B. Cyclic AMP assay to examine Gs coupling of the receptors. HEK293T/17 cells were transfected with GloSensor-22F/cAMP without exogenous GPCR (black) or with dDA1 (cyan) or DAMB (orange) expressing plasmids. A saturated concentration of DA (100 μM) was applied at 5 min and luminescence was monitored for 60 min. Each trace represents the mean of 6 replicates. The bar graph at the right quantitates the relative responses. Statistics: Results are expressed as the mean ± SEM. ANOVA with Tukey post hoc, ***p<0.001, n=6 per group.

C. Ca2+ assay to examine Gq coupling. HEK293T/17 cells were transfected with CalfluxVTN without exogenous GPCR or with dDA1 or DAMB expressing cDNAs. 100 μM DA was applied at 5 sec and the BRET ratio was monitored for 2 min. Each trace represents the mean of 6 replicates. The bar graph at the right quantitates the relative responses. Statistics: Results are expressed as the mean ± SEM. ANOVA with Tukey post hoc, ***p<0.001, n=6 per group.

D. Schematic representation of the BRET assay for real-time monitoring of G protein activity. Activation of a GPCR by agonist leads to the dissociation of inactive heterotrimeric G proteins into active GTP-bound Gα and Venus-Gβγ subunits. The released Venus-Gβγ can then interact with the Gβγ effector mimetic masGRK3ct-Nluc to produce the BRET signal.

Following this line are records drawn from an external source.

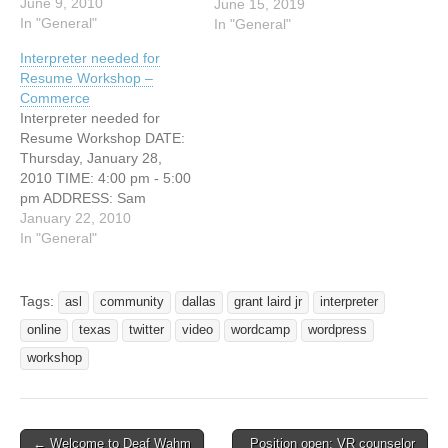
CITY: Waco, Texas
June 9, 2010
June 15, 2019
Understanding the
In "General"
In "General"
similarities and differences
Interpreter needed for
will allow interpreters and
Resume Workshop –
ministers to better meet the
Commerce
communication needs of
Interpreter needed for
their respective
Resume Workshop DATE:
congregants. Participants
Thursday, January 28,
will receive the framework
2010 TIME: 4:00 pm - 5:00
from which…
pm ADDRESS: Sam
Rayburn Student Center-
January 22, 2010
Innovations Room 2600 S
In "General"
Neal Street Commerce,
Texas 75428 Signed
English interpreter needed
Tags:
asl
community
dallas
grant laird jr
interpreter
for resume workshop.
online
texas
twitter
video
wordcamp
wordpress
workshop
← Welcome to Deaf Wahm
Position open: VR counselor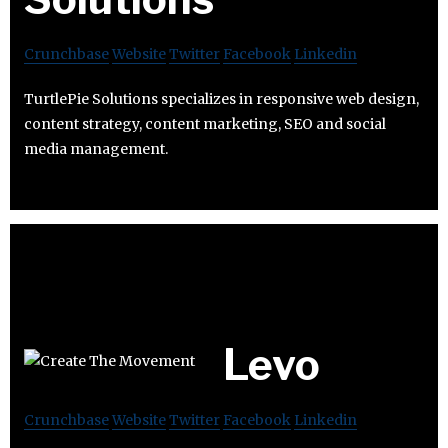
Crunchbase
Website
Twitter
Facebook
Linkedin
TurtlePie Solutions specializes in responsive web design,
content strategy, content marketing, SEO and social
media management.
Levo
Crunchbase
Website
Twitter
Facebook
Linkedin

The masGRK3ct-Nluc reporter protein consists of C-terminal fragment of G protein Receptor Kinase, type 3 (GRK3) fused to a myristic acid attachment peptide (mas) and NanoLuc luciferase (Nluc) attached at the C-terminus (ct).

E. Real-time monitoring of G protein activation by the DAMB receptor. HEK293T/17 cells were transfected with the BRET sensor pair (panel D) and DAMB together with GαoA (black), Gαq (green), or GαsS (magenta). DA at 100 μM concentration was applied at time zero and the BRET signal followed across time. This time plot illustrates how the rate and magnitude of G protein coupling were assayed in panel F.

F. G protein selectivity diagrams of the human DA D1 receptor (D1R), dDA1, and DAMB. The maximum amplitudes (red) and activation rate constants (blue) from 14 different G proteins were normalized to the largest value and plotted in the wheel diagrams. Line thickness represents the SEM of six technical replicates performed in parallel. Two biological replicates using independent transfections were performed with similar results. Data are shown from one of the experiments.